Aside from offering the traditional J.D. degree, Georgetown also provides students the chance to complete joint degrees. Some choose the J.D./Ph.D. in Government, while others select a J.D./M.B.A. with the McDonough School of Business or the J.D./M.P.H. with the Johns Hopkins University Bloomberg School of Public Health. There are also LL.M. programs in Taxation, Securities and Financial Regulation, and Global Health Law.
During their first year, Georgetown University Law Center students must choose between two curriculum plans. Curriculum A is similar to programs at other law schools, with students taking courses in contracts, constitutional law, torts, property, criminal procedure and legal research and writing. Curriculum B covers a wider variety of topics, including classes like “Bargain, Exchange and Liability,” “Democracy and Coercion,” “Government Processes” and “Legal Process and Society.” About one-fifth of students decide to follow the Curriculum B path. All law students must complete a week-long seminar in international law between the fall and spring semesters. Georgetown University Law Center is perhaps most well-known for its programs in Environmental Law, Healthcare Law, Intellectual Property Law, International Law, Tax Law and Trial Advocacy.
Georgetown law students have the opportunity to get hands-on training outside the classroom. There are more than 25 clinical courses offered through 15 clinics every year. Some example clinics include the Appellate Litigation Clinic, the Criminal Justice Clinic and the Domestic Violence Clinic. Students also have access to more than 20 research centers and institutes, like the Sandra Day O’Connor Project on the State of the Judiciary and the Georgetown State-Federal Climate Resource Center. There is also a D.C. Street Law Clinic where students can teach members of the community about various aspects of the law.

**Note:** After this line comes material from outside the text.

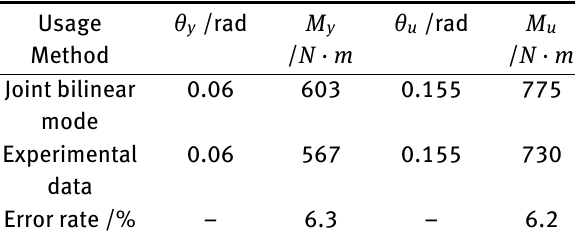
Table 3: Bilinear model and experimental error analysis Table 4: Material properties of experimental and simulation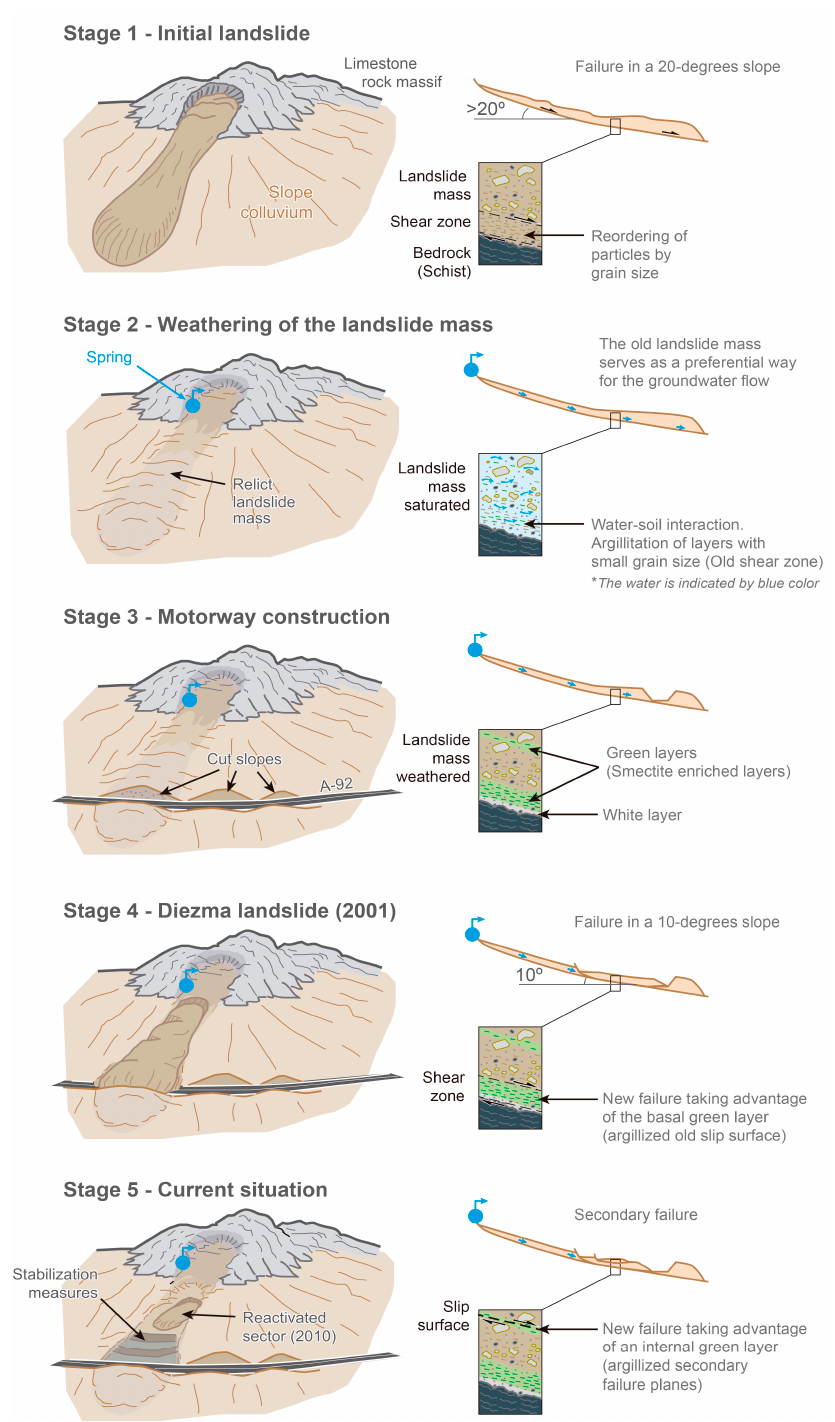
Figure 13. Conceptual model of the Diezma landslide’s evolution from the initial state until the current situation.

Individuals can participate in one of the 11 student-run law journals or the newspaper, the “Georgetown Law Weekly.” Many choose to write for one of the journals, including the “Georgetown Journal on Poverty Law and Policy” and the “Georgetown Journal of Law and Modern Critical Race Perspectives.” Georgetown University Law Center has many extracurricular activities to offer as well, with dozens of organizations to choose from.
The Georgetown University Law Center community is a close one because of the specialized curriculum and the relationships students create with faculty members. While about 300 students live on-campus in the Gewirz Student Center, most choose to live off-campus. Students looking to attend a prestigious law school close to the center of the federal government should look into Georgetown’s history of academic excellence.